Self-Supervised Learning of Context-Aware Pitch Prosody Representations
This work addresses the need for better feature spaces in Music Information Retrieval, though it appears incremental as it builds on existing self-supervised learning methods.
The paper tackled the problem of inferring meaning from short and long contexts in music and speech by learning contextual representations of sung vocal lines from fundamental frequency, showing that these representations can enhance downstream classification tasks by up to 15% compared to traditional features.

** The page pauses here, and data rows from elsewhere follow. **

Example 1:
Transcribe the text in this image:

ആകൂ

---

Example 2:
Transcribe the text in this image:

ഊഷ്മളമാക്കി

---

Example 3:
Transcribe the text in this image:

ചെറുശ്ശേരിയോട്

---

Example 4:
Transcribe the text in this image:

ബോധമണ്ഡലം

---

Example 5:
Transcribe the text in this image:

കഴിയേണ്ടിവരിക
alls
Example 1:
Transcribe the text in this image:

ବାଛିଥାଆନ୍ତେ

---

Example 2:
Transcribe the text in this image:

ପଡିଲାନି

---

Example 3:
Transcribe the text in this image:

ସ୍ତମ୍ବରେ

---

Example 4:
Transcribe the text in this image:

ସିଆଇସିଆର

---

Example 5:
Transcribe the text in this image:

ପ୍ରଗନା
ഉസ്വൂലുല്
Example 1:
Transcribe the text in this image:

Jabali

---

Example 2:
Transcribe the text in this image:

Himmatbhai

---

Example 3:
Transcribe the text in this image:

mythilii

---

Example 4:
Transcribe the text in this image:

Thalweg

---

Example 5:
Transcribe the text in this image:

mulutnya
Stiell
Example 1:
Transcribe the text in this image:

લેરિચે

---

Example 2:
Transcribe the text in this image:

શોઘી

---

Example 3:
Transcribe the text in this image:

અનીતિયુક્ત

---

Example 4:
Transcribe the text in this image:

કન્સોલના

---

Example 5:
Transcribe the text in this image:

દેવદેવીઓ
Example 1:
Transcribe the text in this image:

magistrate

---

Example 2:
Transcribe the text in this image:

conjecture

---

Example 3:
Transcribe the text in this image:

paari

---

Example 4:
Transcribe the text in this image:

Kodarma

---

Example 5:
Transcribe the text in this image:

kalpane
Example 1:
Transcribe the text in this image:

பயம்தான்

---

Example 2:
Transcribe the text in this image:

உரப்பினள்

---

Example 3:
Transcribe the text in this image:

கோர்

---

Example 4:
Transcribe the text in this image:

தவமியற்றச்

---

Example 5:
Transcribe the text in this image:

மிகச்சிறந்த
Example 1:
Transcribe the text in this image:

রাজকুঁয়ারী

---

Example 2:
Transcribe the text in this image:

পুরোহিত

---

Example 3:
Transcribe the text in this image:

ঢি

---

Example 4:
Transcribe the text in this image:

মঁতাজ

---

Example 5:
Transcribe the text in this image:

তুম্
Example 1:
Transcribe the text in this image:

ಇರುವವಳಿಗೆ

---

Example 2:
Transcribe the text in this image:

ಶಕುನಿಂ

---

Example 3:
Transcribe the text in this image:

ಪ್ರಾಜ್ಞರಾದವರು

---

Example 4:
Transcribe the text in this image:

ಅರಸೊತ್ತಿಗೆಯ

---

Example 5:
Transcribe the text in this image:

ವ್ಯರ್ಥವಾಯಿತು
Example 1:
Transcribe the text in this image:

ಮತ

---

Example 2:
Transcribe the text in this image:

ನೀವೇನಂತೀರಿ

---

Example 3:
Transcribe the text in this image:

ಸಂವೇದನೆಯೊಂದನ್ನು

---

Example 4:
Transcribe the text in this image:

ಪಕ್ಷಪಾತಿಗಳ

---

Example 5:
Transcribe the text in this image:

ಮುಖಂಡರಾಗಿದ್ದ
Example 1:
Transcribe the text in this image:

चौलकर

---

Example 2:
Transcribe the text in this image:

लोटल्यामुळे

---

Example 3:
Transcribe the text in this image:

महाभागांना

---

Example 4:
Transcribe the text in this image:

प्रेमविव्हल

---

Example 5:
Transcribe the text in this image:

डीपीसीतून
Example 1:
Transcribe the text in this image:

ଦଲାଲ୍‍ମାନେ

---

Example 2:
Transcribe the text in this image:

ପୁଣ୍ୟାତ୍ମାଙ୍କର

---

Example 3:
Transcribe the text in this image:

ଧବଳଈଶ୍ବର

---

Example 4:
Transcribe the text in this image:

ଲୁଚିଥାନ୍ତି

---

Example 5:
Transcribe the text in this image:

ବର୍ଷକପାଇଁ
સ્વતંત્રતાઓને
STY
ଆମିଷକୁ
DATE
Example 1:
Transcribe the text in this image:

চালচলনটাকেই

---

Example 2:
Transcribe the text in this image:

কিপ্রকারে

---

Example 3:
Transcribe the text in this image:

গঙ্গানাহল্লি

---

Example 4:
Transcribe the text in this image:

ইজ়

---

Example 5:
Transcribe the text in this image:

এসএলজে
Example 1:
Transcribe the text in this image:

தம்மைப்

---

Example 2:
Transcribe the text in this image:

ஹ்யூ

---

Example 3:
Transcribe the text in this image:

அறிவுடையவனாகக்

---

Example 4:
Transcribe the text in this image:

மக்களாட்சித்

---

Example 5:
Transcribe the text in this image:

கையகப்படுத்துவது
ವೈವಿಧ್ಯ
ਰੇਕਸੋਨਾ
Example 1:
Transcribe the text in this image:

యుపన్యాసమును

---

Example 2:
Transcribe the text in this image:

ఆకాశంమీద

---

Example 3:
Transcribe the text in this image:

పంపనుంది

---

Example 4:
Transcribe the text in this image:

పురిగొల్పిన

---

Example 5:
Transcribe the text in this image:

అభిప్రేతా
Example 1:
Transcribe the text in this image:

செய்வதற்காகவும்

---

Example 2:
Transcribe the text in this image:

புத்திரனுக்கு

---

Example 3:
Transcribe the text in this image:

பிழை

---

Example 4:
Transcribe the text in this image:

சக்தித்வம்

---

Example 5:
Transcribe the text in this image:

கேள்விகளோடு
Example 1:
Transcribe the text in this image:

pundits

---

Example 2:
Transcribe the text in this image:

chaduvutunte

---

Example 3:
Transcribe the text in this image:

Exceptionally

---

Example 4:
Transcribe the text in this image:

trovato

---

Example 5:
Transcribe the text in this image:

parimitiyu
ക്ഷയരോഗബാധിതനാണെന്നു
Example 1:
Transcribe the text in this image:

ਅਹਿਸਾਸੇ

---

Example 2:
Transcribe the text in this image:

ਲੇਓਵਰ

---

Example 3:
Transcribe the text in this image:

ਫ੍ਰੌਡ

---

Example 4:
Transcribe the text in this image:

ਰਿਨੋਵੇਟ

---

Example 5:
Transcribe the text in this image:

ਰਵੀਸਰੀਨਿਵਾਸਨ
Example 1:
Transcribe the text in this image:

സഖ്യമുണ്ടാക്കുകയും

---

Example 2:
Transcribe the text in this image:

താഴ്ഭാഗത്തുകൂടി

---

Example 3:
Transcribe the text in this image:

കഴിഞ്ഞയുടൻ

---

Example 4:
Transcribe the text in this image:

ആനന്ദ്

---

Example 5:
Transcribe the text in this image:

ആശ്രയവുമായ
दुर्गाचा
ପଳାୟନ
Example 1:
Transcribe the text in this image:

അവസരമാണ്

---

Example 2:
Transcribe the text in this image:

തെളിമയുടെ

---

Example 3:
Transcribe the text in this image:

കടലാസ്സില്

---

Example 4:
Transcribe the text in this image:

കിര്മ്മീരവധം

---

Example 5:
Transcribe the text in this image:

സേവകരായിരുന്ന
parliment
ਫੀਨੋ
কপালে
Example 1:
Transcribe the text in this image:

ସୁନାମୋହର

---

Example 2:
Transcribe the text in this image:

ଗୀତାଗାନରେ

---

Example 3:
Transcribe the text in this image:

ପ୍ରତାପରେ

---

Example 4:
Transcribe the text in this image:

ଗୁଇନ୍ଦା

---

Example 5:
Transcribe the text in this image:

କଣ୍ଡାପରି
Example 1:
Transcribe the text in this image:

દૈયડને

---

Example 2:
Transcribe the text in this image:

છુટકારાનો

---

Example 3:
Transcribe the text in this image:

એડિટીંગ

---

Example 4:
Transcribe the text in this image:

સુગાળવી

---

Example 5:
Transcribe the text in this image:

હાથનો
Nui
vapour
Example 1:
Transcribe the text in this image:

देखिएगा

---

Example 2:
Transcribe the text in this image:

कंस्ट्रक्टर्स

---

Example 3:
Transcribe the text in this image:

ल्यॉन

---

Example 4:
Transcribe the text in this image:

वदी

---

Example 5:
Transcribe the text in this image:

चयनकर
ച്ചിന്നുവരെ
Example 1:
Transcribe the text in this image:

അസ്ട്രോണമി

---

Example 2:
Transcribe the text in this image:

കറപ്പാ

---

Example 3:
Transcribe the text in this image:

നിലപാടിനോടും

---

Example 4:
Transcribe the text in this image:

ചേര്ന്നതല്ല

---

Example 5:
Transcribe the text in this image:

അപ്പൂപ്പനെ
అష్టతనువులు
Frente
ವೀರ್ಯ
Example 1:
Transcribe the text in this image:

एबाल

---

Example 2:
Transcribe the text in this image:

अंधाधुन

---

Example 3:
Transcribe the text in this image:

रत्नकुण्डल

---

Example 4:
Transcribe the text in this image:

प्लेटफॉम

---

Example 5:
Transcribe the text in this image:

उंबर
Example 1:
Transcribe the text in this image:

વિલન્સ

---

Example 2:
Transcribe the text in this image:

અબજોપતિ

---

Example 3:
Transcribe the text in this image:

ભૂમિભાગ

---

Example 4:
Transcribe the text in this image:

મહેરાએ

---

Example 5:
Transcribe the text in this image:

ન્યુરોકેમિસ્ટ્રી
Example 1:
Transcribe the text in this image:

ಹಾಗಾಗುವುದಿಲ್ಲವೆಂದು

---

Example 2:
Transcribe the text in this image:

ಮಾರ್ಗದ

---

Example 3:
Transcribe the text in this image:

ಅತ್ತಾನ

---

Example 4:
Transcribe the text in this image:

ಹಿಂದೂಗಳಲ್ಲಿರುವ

In music and speech, meaning is derived at multiple levels of context. Affect, for example, can be inferred both by a short sound token and by sonic patterns over a longer temporal window such as an entire recording. In this letter, we focus on inferring meaning from this dichotomy of contexts. We show how contextual representations of short sung vocal lines can be implicitly learned from fundamental frequency ($F_0$) and thus be used as a meaningful feature space for downstream Music Information Retrieval (MIR) tasks. We propose three self-supervised deep learning paradigms which leverage pseudotask learning of these two levels of context to produce latent representation spaces. We evaluate the usefulness of these representations by embedding unseen pitch contours into each space and conducting downstream classification tasks. Our results show that contextual representation can enhance downstream classification by as much as 15\% as compared to using traditional statistical contour features.